I am working with torch.nn.parallel.DistributedDataParallel
class and I saw that it assigns the input module
under self.module
.
From the source code at line 599
in torch/nn/parallel/distributed.py
:
self.module = module
so for an instance of DDP, let’s say:
ddp = parallel.DistributedDataParallel(module=mod)
When I try to access ddp.__dict__['module']

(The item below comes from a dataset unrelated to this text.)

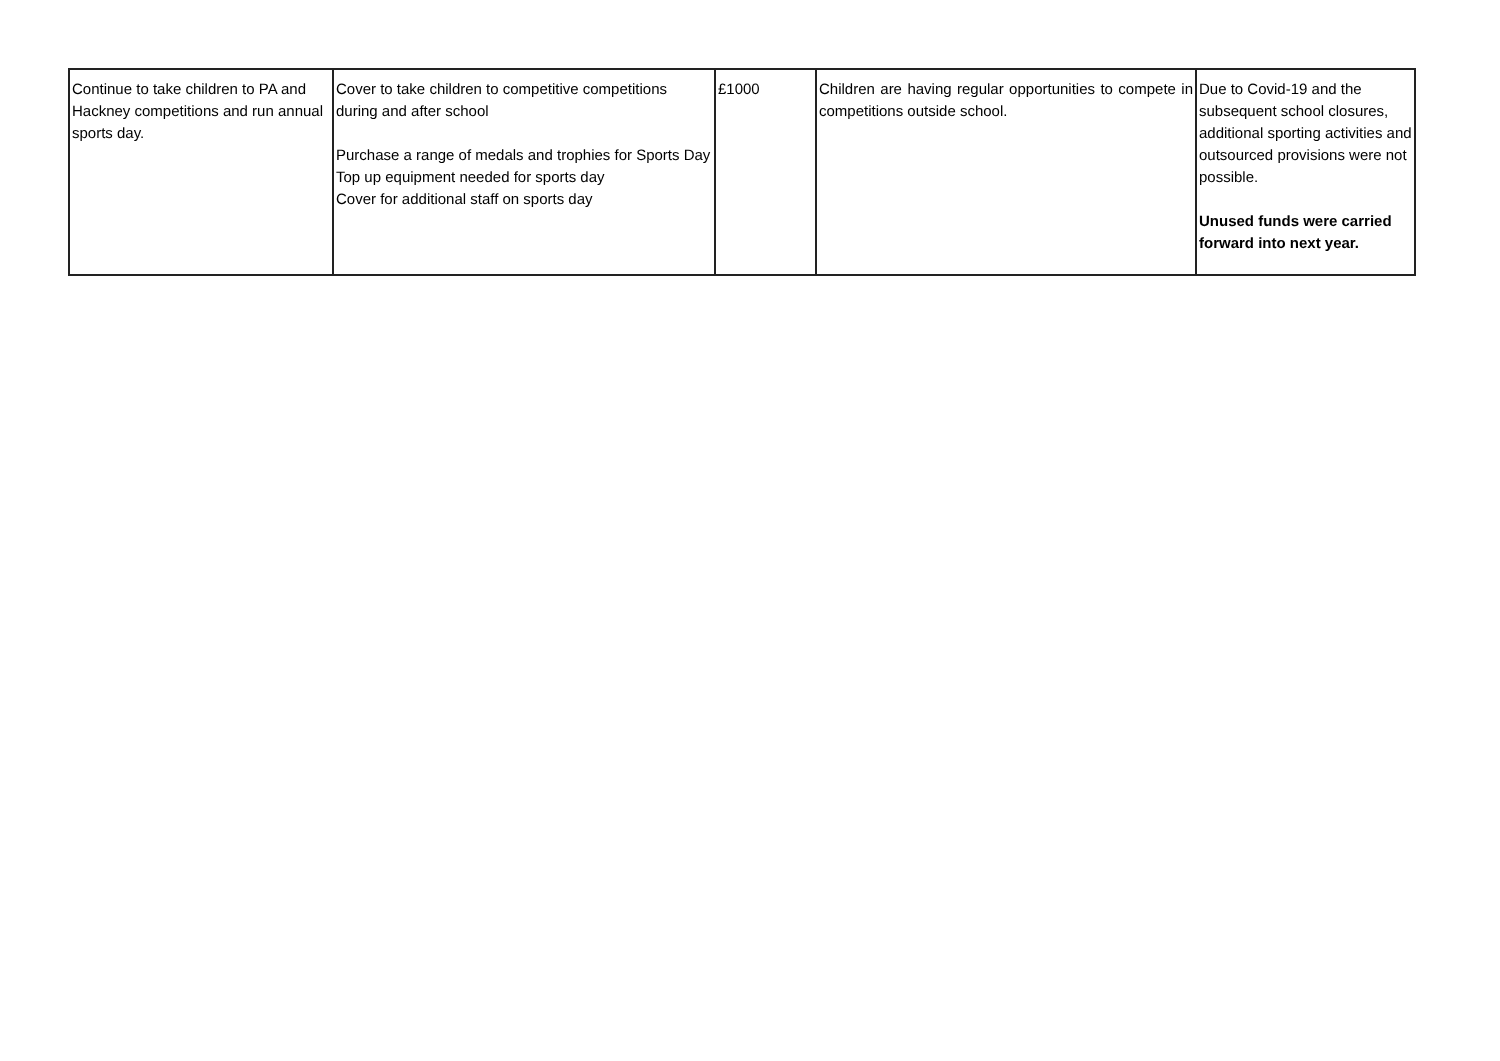| Continue to take children to PA and Hackney competitions and run annual sports day. | Cover to take children to competitive competitions during and after school Purchase a range of medals and trophies for Sports Day Top up equipment needed for sports day Cover for additional staff on sports day | £1000 | Children are having regular opportunities to compete in competitions outside school. | Due to Covid-19 and the subsequent school closures, additional sporting activities and outsourced provisions were not possible. Unused funds were carried forward into next year. |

the key is not found. However I can access the attribute by simply doing a ddp.module
. When I print ddp.__dict__.keys()
I get the following:
dict_keys(['training', '_parameters', '_buffers', '_non_persistent_buffers_set', '_backward_hooks',
'_is_full_backward_hook', '_forward_hooks', '_forward_pre_hooks', '_state_dict_hooks',
'_load_state_dict_pre_hooks', '_modules', 'is_multi_device_module', 'device_type', 'device_ids',
'output_device', 'process_group', 'static_graph', 'dim', 'device', 'broadcast_buffers',
'find_unused_parameters', 'require_backward_grad_sync', 'require_forward_param_sync',
'ddp_uneven_inputs_config', 'gradient_as_bucket_view', 'parameters_to_ignore',
'broadcast_bucket_size', 'bucket_bytes_cap', 'use_side_stream_for_tensor_copies',
'_module_copies', 'modules_params', 'modules_buffers', 'num_iterations', 'reducer', 'logger'])
I couldn’t find in the source code of how this masking was achieved and if there is a reason to do that. But I would like to know.